Linguistically, there are differences within several of the orthographies listed below, the grouping here is made from an OCR point of view.

  1. The Leem orthography (Norway, until 1832)
  2. The Stockfleth/Friis orthography (Norway, 1832-2000)
  3. The Nielsen orthography (Konrad Nielsens publications)
  4. The Ravila/Itkonen orthography (Finland, 1934-1978)
  5. The Bergsland/Ruong orthography (Norway-Sweden, 1948-1978)
  6. The present 1979 orthography

Priority: The important dictionaries we have for 1, 2, 3, 5, 6. The important text corpus orthographies are 2, 4, 6.

TODO: Find out how many OCR models we need, and make them.

The Leem orthography (Norway, until 1832)

This contains Danish letters + palatalisation accents.

The Stockfleth/Friis orthography (Norway, 1832-2000)

This was the dominating orthography until 1948. After 1949, its use was restricted to religious literature (‘‘Nuorttanaste’’ and related texts).

Alphabet

А а	B b	C c	Č č	D d	Đ đ	E e	F f
G g	Ǥ ǥ	H h	I i	J j	K k	L l	M m
N n	Ƞ ƞ	O o	P p	R r	S s	Š š	T t
Ŧ ŧ	U u	V v	Ʒ ʒ Å å	Æ æ	Ø ø

There are training data for this orthography in tesstrain. TODO: The Stockfleth dictionary.

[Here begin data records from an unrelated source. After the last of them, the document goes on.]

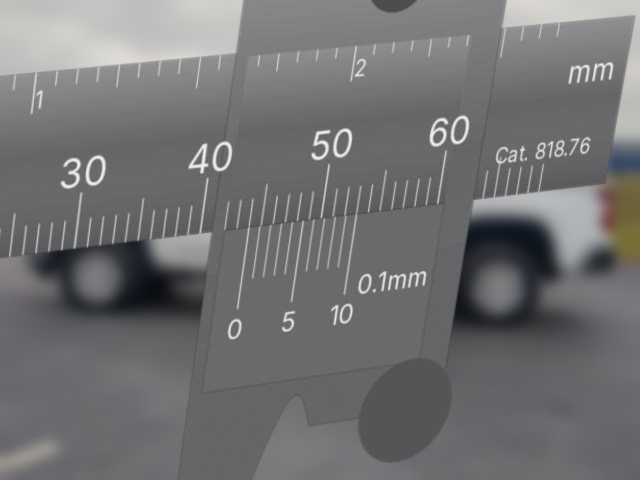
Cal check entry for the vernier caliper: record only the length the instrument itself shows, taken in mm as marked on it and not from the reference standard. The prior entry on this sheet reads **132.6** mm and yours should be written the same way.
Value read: **44.0** mm
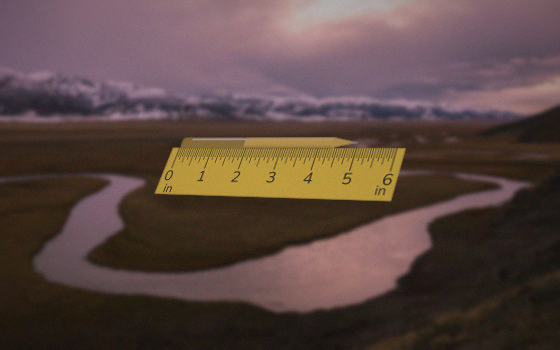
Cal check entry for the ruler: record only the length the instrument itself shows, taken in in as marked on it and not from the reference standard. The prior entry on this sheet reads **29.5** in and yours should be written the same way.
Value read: **5** in
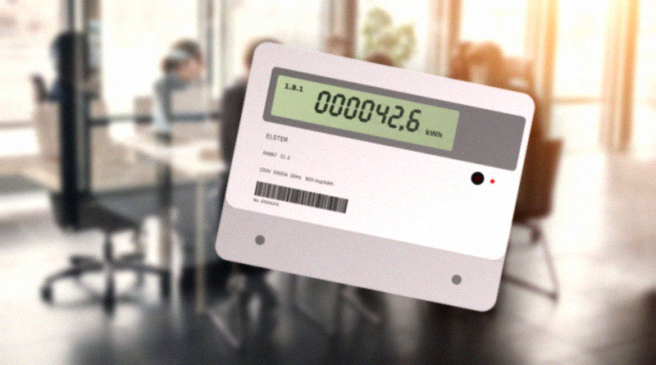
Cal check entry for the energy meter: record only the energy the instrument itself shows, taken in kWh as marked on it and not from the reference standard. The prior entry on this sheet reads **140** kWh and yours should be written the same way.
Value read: **42.6** kWh
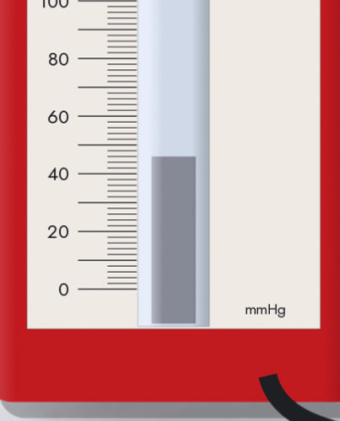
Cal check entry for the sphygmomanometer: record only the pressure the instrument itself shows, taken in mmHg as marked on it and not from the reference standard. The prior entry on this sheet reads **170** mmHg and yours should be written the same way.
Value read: **46** mmHg
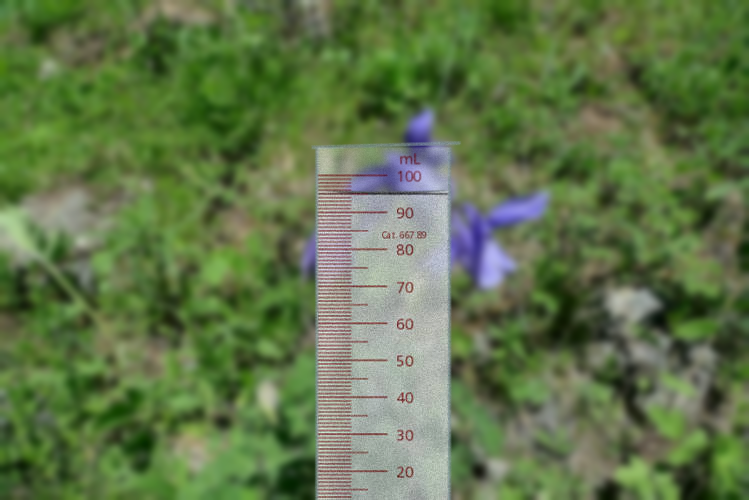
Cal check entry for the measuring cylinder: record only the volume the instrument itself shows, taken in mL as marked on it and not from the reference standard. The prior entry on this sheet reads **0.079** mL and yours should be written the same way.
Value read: **95** mL
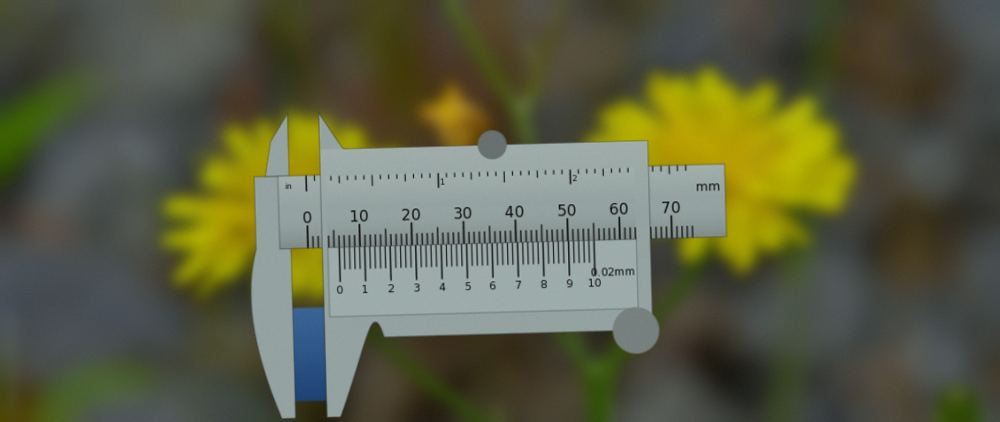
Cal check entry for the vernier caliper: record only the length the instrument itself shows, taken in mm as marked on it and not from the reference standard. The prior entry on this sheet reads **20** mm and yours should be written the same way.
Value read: **6.0** mm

The Nielsen orthography (Konrad Nielsens publications)

Alphabet

Nothing done so far.

The Ravila/Itkonen orthography (Finland, 1934-1978)

Alphabet

Nothing done so far.

The Bergsland/Ruong orthography (Norway-Sweden, 1948-1978)

Most letters are the same as for Friis (ǥ is gone), but many glyphs are different from the 19th century. Both the dialect basis and the orthographic rules are neš, and the bigram pattern is thus new as well.

Alphabet

А а	Á á	B b	C c	Č č	D d	Đ đ	E e
F f	G g	H h	I i	J j	K k	L l	M m
N n	Ƞ ƞ	O o	P p	R r	S s	Š š	T t
Ŧ ŧ	U u	V v	Z z	Ž ž	Æ æ	(Ø ø) Å å

TODO: Frette.

The present 1979 orthography

The letters and the glyphs are the same as for Bergsland/Ruong, but the bigram pattern is different.

Alphabet

А а	Á á	B b	C c	Č č	D d	Đ đ	E e
F f	G g	H h	I i	J j	K k	L l	M m
N n	Ŋ ŋ	O o	P p	R r	S s	Š š	T t
Ŧ ŧ	U u	V v	Z z	Ž ž